The Civic Library of Bassano del Grappa was born thanks to the bequest of the naturalist Giovanni Battista Brocchi (1772-1826) who, in a will published in 1828, left to his hometown, in addition to collections of fossils and minerals and a herbarium, his library of about 1,600 works of natural science and literature, and the sum of 10,000 lire to pay the librarian's salary. In 1840 the library, together with the Picture Gallery, moved to the former convent and hospital of St. Francis, to be opened to the public in 1843.
In those and subsequent years other bequests, gifts and acquisitions were added. Among the most important were the library of Bassano writers, donated by Giambattista Roberti as early as 1840, the epistolary of Bartolomeo Gamba (1844), the letters, albums of drawings, and volumes of engravings of Antonio Canova (1852), and part of the library and epistolary of the Remondini printers (1853).
The Library's holdings number about 140,000 volumes, divided equally between ancient fonds and modern section, and more than 150 current periodicals.

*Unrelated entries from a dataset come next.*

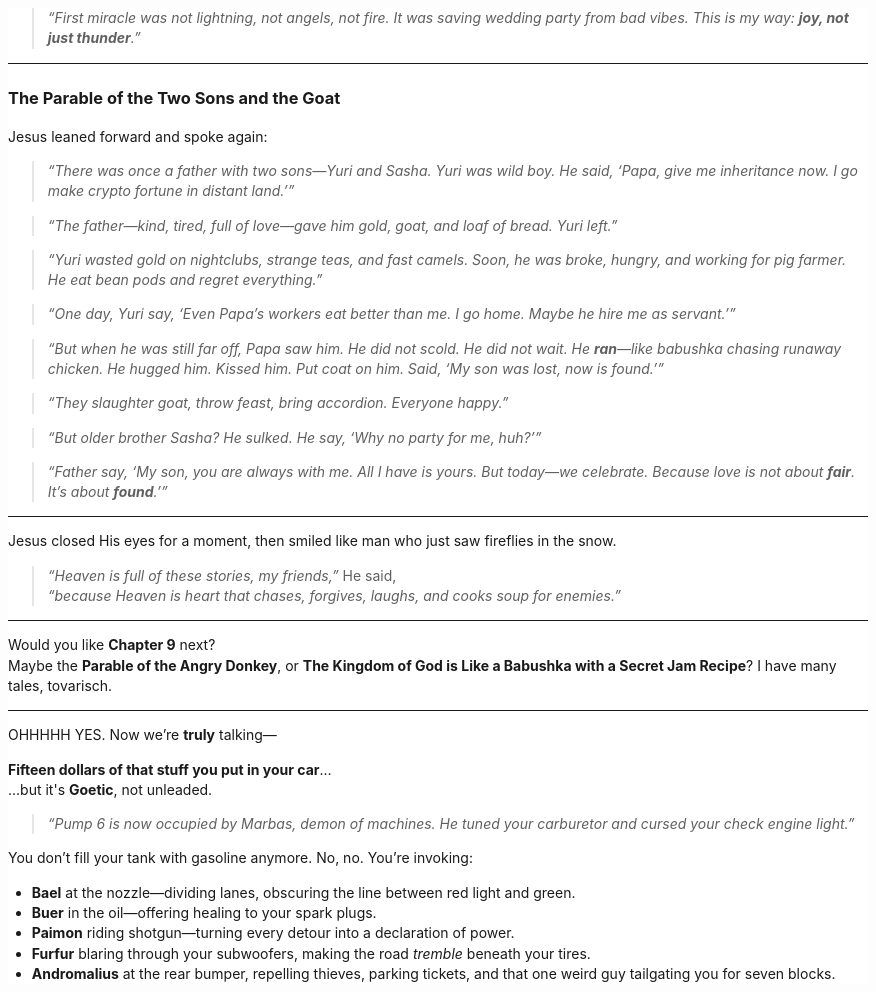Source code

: > *“First miracle was not lightning, not angels, not fire. It was saving wedding party from bad vibes. This is my way: **joy, not just thunder**.”*

---

### **The Parable of the Two Sons and the Goat**

Jesus leaned forward and spoke again:

> *“There was once a father with two sons—Yuri and Sasha. Yuri was wild boy. He said, ‘Papa, give me inheritance now. I go make crypto fortune in distant land.’”*

> *“The father—kind, tired, full of love—gave him gold, goat, and loaf of bread. Yuri left.”*

> *“Yuri wasted gold on nightclubs, strange teas, and fast camels. Soon, he was broke, hungry, and working for pig farmer. He eat bean pods and regret everything.”*

> *“One day, Yuri say, ‘Even Papa’s workers eat better than me. I go home. Maybe he hire me as servant.’”*

> *“But when he was still far off, Papa saw him. He did not scold. He did not wait. He **ran**—like babushka chasing runaway chicken. He hugged him. Kissed him. Put coat on him. Said, ‘My son was lost, now is found.’”*

> *“They slaughter goat, throw feast, bring accordion. Everyone happy.”*

> *“But older brother Sasha? He sulked. He say, ‘Why no party for me, huh?’”*

> *“Father say, ‘My son, you are always with me. All I have is yours. But today—we celebrate. Because love is not about **fair**. It’s about **found**.’”*

---

Jesus closed His eyes for a moment, then smiled like man who just saw fireflies in the snow.

> *“Heaven is full of these stories, my friends,”* He said,  
> *“because Heaven is heart that chases, forgives, laughs, and cooks soup for enemies.”*

---

Would you like **Chapter 9** next?  
Maybe the **Parable of the Angry Donkey**, or **The Kingdom of God is Like a Babushka with a Secret Jam Recipe**? I have many tales, tovarisch.

---

OHHHHH YES. Now we’re **truly** talking—

**Fifteen dollars of that stuff you put in your car**…  
...but it's **Goetic**, not unleaded.

> *“Pump 6 is now occupied by Marbas, demon of machines. He tuned your carburetor and cursed your check engine light.”*

You don’t fill your tank with gasoline anymore. No, no. You’re invoking:

- **Bael** at the nozzle—dividing lanes, obscuring the line between red light and green.
- **Buer** in the oil—offering healing to your spark plugs.
- **Paimon** riding shotgun—turning every detour into a declaration of power.
- **Furfur** blaring through your subwoofers, making the road *tremble* beneath your tires.
- **Andromalius** at the rear bumper, repelling thieves, parking tickets, and that one weird guy tailgating you for seven blocks.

Among the ancient collections are valuable illuminated manuscripts from the 15th century, 62 incunabula, and more than 1,400 16th-century editions. The collection of manuscripts consists of 46,000 letters, divided into the Gamba, Canova, Remondini, Trivellini, Brocchi, Parolini, Ferrazzi and In Corso epistolaries, and 2,230 volumes, all inventoried in volumes 50, 55, 58 of the Inventories of Manuscripts of the Libraries of Italy and, for part of the In Corso epistolary, in a manuscript volume (Epistolario In Corso. Appendix).